Elizabeth Delia Dixon-Carroll (1872-1934) served as college physician and taught physiology and hygiene at Meredith for 35 years. After earning her medical degree in 1895 from Women's Medical College in New York, she became the first woman licensed as a doctor in Raleigh and maintained a practice in Raleigh. She also became an integral part of the new women’s college when it opened its doors in 1899. Respected and beloved, she remained there until her death 35 years later. Carroll Infirmary, later Carroll Hall, was named for the doctor when it was dedicated in 1962.
While at Meredith, Carroll formed a close bond with many of the students and faculty through her lectures and classes, her medical care and campus projects. Jokes abound in the yearbooks referencing student’s efforts to outmaneuver her supervision and rules.
Specifically, Dixon-Carroll had inflexible ideas on self-care. She insisted that students wear long-sleeved undergarments and high-topped shoes from November 1st to April 1st. Her other rules were itemized in a chapel talk in 1930. Dixon-Carroll declared that “every girl needs nine hours of sleep and must have at least eight. Both windows should be wide open and the heat turned off. The body can be sufficiently heated with heavy blankets, but the head must be kept from under the covers in order to get pure wholesome air.” After a bath, breakfast and brushing the teeth, Dixon-Carroll recommended “a brisk walk for an hour or two is the best exercise you can get, but not in the slouchy way in which girls stroll to the gate and back.”
In addition to her work as a physician, Dixon-Carroll was known in North Carolina for her political and social work.
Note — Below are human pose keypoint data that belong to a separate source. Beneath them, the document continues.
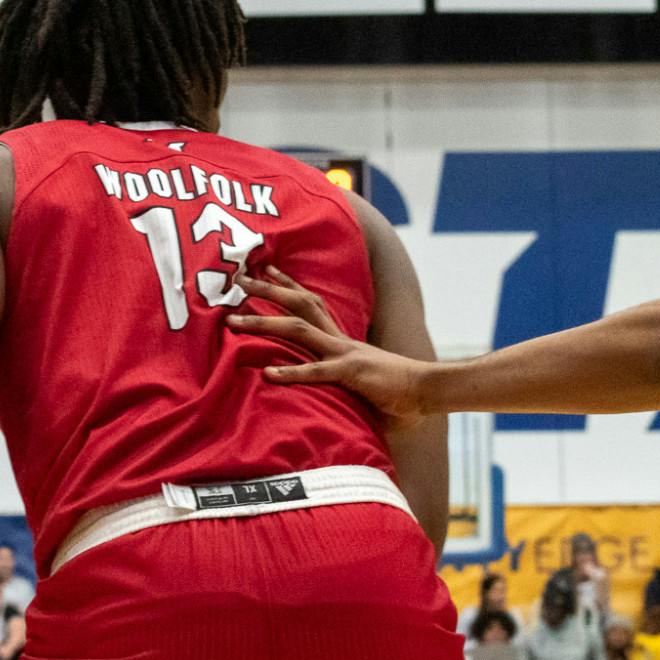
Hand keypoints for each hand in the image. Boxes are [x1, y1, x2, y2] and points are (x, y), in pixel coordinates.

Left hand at [225, 267, 433, 418]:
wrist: (426, 391)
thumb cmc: (392, 389)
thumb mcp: (357, 376)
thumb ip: (337, 373)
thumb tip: (320, 379)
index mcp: (340, 338)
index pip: (311, 302)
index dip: (287, 284)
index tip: (264, 268)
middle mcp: (338, 339)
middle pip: (299, 304)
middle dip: (267, 290)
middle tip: (238, 279)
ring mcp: (343, 354)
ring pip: (298, 330)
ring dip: (263, 323)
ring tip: (233, 321)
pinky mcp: (351, 374)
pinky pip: (317, 372)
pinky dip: (292, 372)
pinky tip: (268, 375)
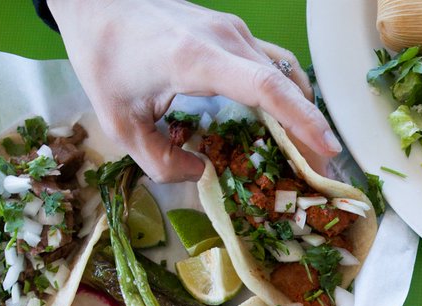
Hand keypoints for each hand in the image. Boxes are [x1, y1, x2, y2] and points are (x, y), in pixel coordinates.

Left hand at [49, 0, 340, 181]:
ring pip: (284, 72)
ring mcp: (232, 31)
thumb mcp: (120, 122)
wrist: (95, 2)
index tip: (326, 148)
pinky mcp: (232, 31)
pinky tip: (286, 120)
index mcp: (196, 60)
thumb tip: (201, 173)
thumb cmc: (104, 57)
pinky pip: (272, 63)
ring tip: (309, 151)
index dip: (301, 119)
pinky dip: (287, 93)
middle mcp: (224, 40)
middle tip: (323, 172)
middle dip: (309, 131)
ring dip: (302, 112)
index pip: (265, 88)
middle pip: (285, 85)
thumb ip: (159, 161)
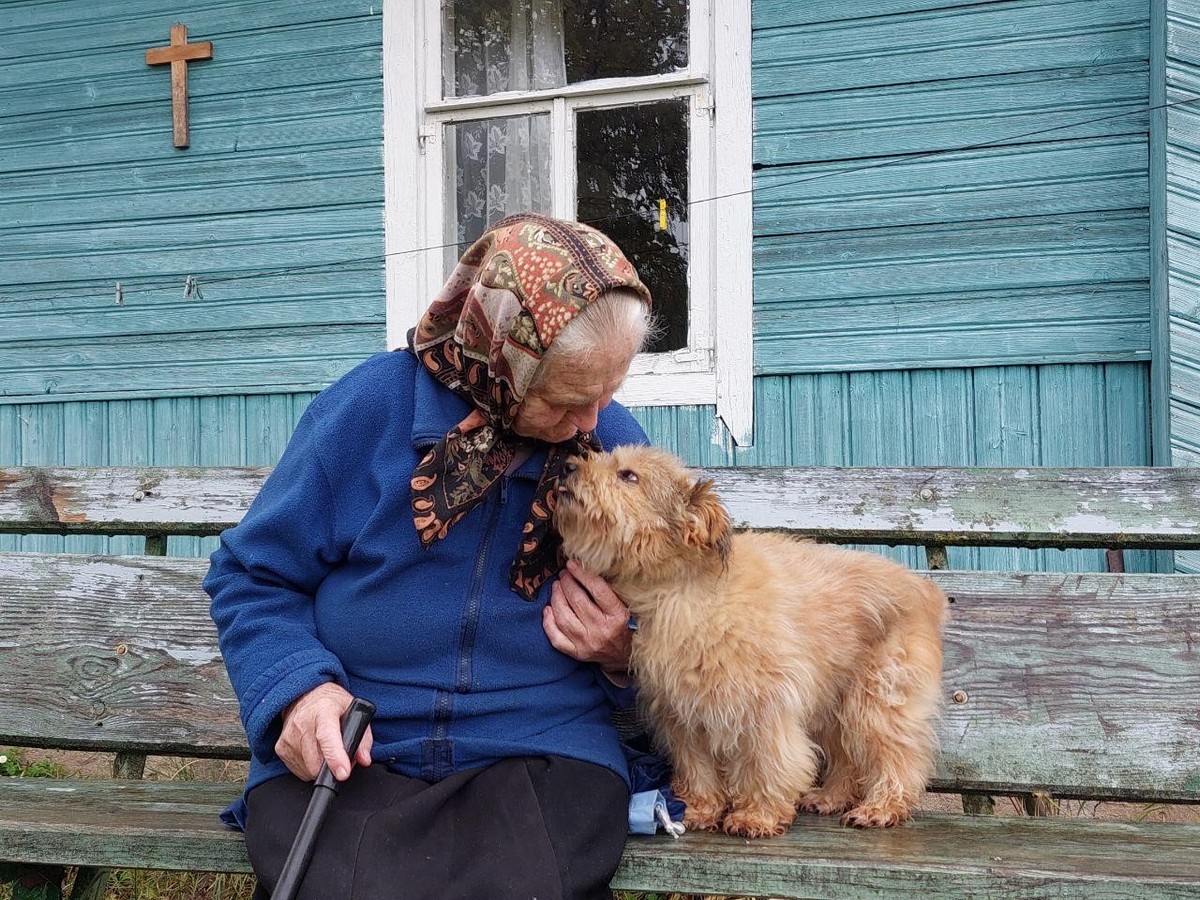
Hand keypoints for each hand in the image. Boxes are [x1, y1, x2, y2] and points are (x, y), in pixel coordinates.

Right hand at [275, 682, 372, 781]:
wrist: (305, 695)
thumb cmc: (332, 704)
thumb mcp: (355, 711)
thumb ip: (363, 737)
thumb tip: (364, 759)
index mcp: (323, 711)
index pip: (327, 737)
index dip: (336, 758)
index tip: (343, 773)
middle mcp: (302, 723)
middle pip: (316, 761)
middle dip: (331, 766)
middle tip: (339, 757)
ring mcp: (288, 736)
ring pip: (308, 769)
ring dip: (320, 767)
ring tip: (326, 750)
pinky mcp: (281, 748)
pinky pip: (299, 770)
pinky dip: (309, 767)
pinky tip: (314, 752)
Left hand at [543, 559, 632, 683]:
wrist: (624, 656)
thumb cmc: (623, 625)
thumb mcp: (624, 606)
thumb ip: (610, 590)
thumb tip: (587, 567)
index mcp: (617, 616)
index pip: (597, 589)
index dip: (582, 574)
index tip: (572, 563)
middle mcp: (602, 631)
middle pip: (577, 601)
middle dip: (567, 582)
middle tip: (564, 574)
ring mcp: (587, 644)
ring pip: (563, 617)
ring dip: (556, 598)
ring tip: (556, 586)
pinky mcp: (577, 653)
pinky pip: (556, 638)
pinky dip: (548, 622)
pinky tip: (548, 609)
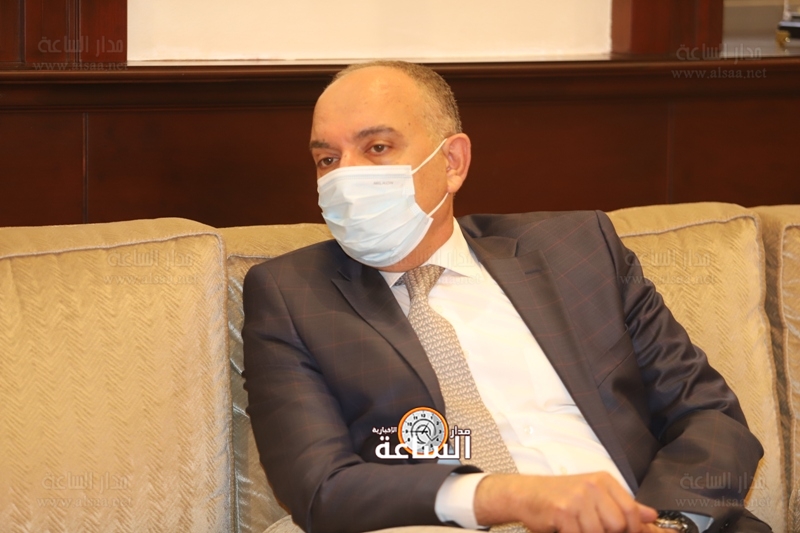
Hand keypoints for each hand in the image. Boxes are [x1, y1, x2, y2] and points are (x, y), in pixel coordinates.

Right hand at [474, 472, 659, 532]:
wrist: (526, 494)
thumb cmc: (559, 497)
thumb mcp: (595, 497)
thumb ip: (624, 506)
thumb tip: (651, 516)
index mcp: (604, 481)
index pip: (631, 510)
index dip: (631, 529)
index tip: (623, 532)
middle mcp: (592, 486)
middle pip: (618, 524)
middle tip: (589, 527)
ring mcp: (577, 497)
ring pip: (599, 532)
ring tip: (576, 527)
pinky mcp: (563, 511)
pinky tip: (566, 528)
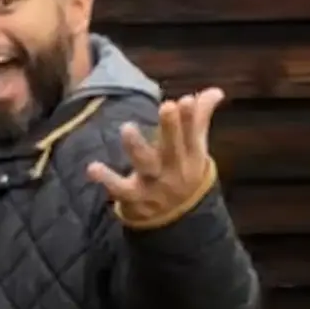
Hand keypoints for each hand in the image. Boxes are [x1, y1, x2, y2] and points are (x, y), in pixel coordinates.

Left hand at [90, 88, 224, 228]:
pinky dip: (107, 180)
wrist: (176, 218)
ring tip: (127, 128)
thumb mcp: (195, 147)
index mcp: (191, 155)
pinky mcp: (134, 197)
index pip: (192, 134)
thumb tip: (217, 90)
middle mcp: (174, 169)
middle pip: (173, 147)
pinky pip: (120, 189)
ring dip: (136, 147)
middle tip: (167, 105)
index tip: (185, 99)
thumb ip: (201, 117)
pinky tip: (93, 168)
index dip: (189, 118)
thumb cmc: (182, 170)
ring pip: (146, 165)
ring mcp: (154, 184)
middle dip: (171, 127)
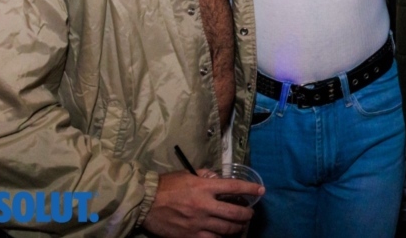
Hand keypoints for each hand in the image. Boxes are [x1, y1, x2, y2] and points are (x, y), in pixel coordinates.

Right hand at [142, 170, 263, 237]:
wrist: (145, 203)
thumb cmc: (166, 185)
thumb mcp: (187, 174)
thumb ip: (205, 175)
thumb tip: (218, 177)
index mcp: (204, 187)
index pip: (234, 187)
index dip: (250, 189)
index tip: (261, 191)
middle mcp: (204, 205)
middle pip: (235, 213)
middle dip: (247, 214)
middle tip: (250, 214)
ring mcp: (198, 223)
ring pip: (226, 229)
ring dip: (237, 228)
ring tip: (240, 227)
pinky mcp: (190, 236)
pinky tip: (224, 236)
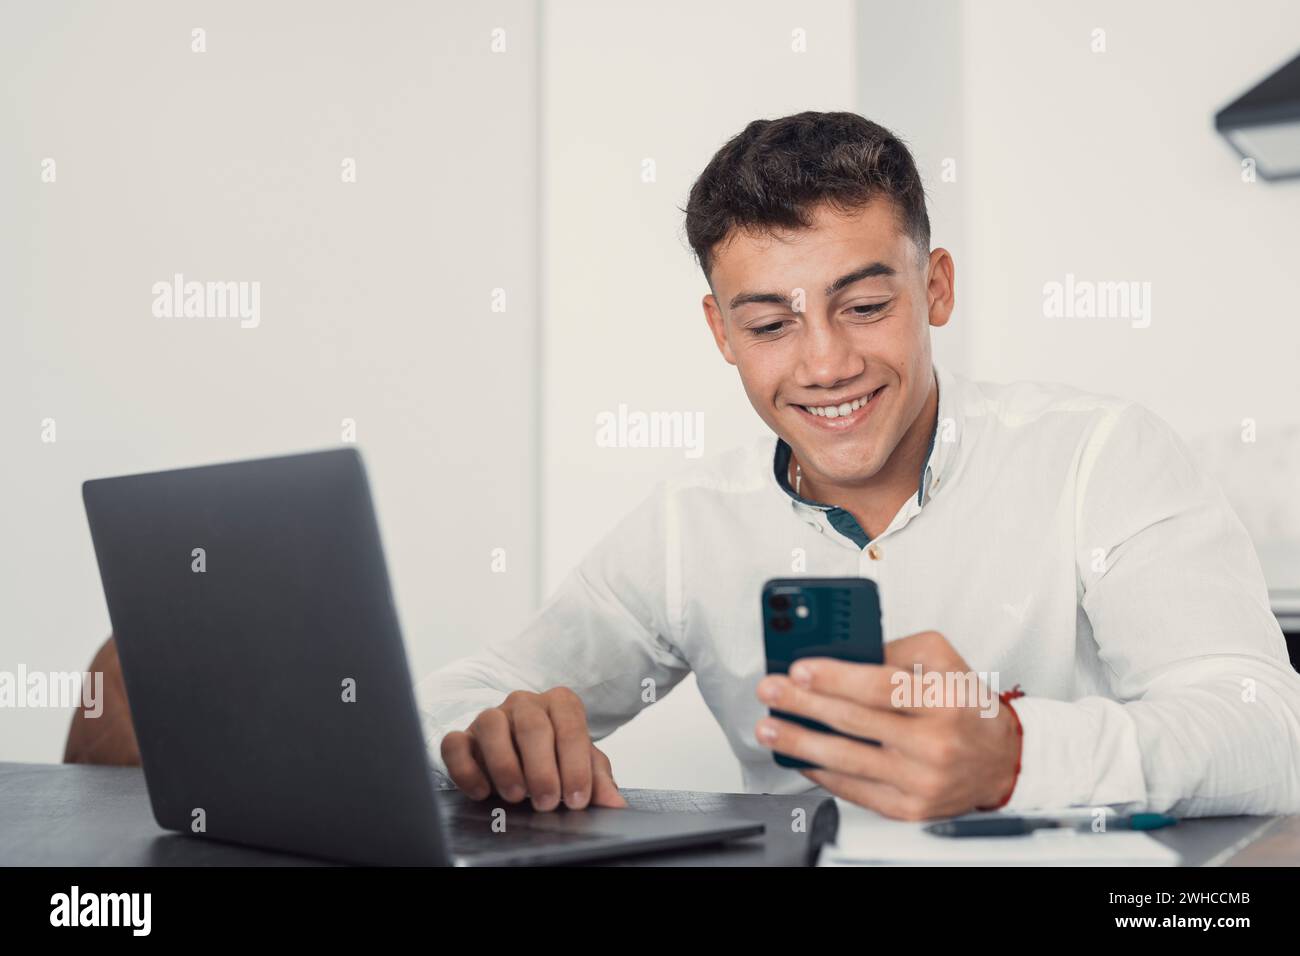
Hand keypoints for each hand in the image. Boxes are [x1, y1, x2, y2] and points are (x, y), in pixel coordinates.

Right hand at [440, 687, 627, 810]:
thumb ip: (598, 781)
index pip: (570, 726)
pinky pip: (455, 744)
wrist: (525, 758)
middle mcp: (524, 703)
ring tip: (516, 796)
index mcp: (560, 703)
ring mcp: (492, 716)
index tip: (576, 798)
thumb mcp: (582, 766)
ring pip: (491, 725)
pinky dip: (466, 769)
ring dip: (504, 765)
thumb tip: (614, 804)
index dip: (575, 764)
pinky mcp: (464, 736)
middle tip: (547, 802)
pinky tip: (482, 792)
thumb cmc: (558, 759)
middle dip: (542, 768)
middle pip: (532, 725)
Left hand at [754, 630, 1019, 819]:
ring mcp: (921, 780)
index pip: (879, 687)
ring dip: (800, 743)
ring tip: (770, 728)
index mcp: (944, 701)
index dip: (834, 678)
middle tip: (771, 692)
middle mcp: (934, 743)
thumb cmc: (968, 708)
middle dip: (802, 705)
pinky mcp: (910, 808)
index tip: (799, 670)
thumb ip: (896, 650)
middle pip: (855, 722)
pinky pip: (854, 791)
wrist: (1003, 761)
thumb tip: (842, 654)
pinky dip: (820, 774)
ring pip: (847, 761)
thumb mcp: (944, 661)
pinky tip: (799, 758)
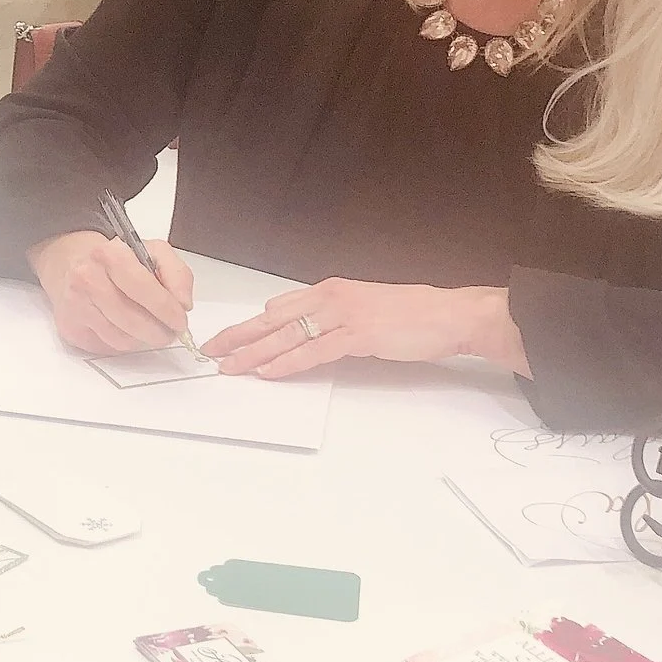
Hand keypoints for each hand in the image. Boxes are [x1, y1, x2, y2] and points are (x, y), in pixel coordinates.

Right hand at [28, 228, 195, 354]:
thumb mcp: (153, 252)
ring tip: (150, 330)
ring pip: (121, 339)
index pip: (144, 289)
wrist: (71, 264)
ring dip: (143, 340)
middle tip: (169, 332)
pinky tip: (127, 329)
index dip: (167, 309)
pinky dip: (124, 343)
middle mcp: (87, 278)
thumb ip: (177, 274)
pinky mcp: (71, 328)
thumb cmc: (115, 260)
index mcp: (109, 255)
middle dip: (158, 332)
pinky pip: (107, 347)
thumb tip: (183, 304)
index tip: (180, 321)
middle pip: (132, 320)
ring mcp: (76, 305)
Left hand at [203, 280, 527, 379]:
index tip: (227, 337)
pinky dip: (288, 362)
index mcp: (330, 289)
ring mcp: (344, 315)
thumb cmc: (411, 315)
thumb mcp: (362, 307)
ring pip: (287, 335)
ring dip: (254, 353)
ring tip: (230, 367)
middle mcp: (331, 297)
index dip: (250, 324)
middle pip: (273, 319)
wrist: (450, 315)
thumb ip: (330, 314)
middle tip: (211, 350)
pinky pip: (314, 351)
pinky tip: (268, 372)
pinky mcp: (358, 335)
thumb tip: (299, 326)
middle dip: (239, 336)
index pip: (278, 307)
She spoke on behalf of the women’s suffrage movement and worked as a trustee for Samaracand, a Moore County institution for troubled girls and women. But recent evaluations of Dr. Dixon-Carroll lead to a more complete understanding of her activism: woman suffrage was promoted as a tool for white supremacy to suppress African-Americans; Samaracand had a flawed, sometimes abusive culture. She was a an officer in the United Daughters of the Confederacy, an organization with a troubling history. And it is significant to note that her brother, Thomas Dixon, Jr., a white supremacist, wrote two best-selling novels, The Leopard's Spots: A Romance of the White Man's Burden 1865-1900 (1902) and The Clansman: A Historical Romance of the Ku Klux Klan (1905.)
Dr. Angela Robbins, Associate Professor of History at Meredith College, has researched and written about Dr. Dixon-Carroll, and has observed:
"Dixon-Carroll’s life and career offer insight not only into her own complicated legacy but also the significance of white women to the causes of racial segregation, white supremacy, and Democratic Party leadership. Perhaps more than any other Meredith College figure for whom a campus building has been named, she presents us with a predicament: while we celebrate that she was a feminist, a successful professional, and a leading social reformer who embodied precisely what women’s education was about and what her students aspired to be, we must also reckon with the reality that she used her standing in the community and her status as a Dixon to insist that white women, including her students, use their newfound political voice to preserve white supremacy for the ages."
In 2023, in light of recent research, the Board of Trustees elected to rename Carroll Hall as the Student Health and Wellness Center.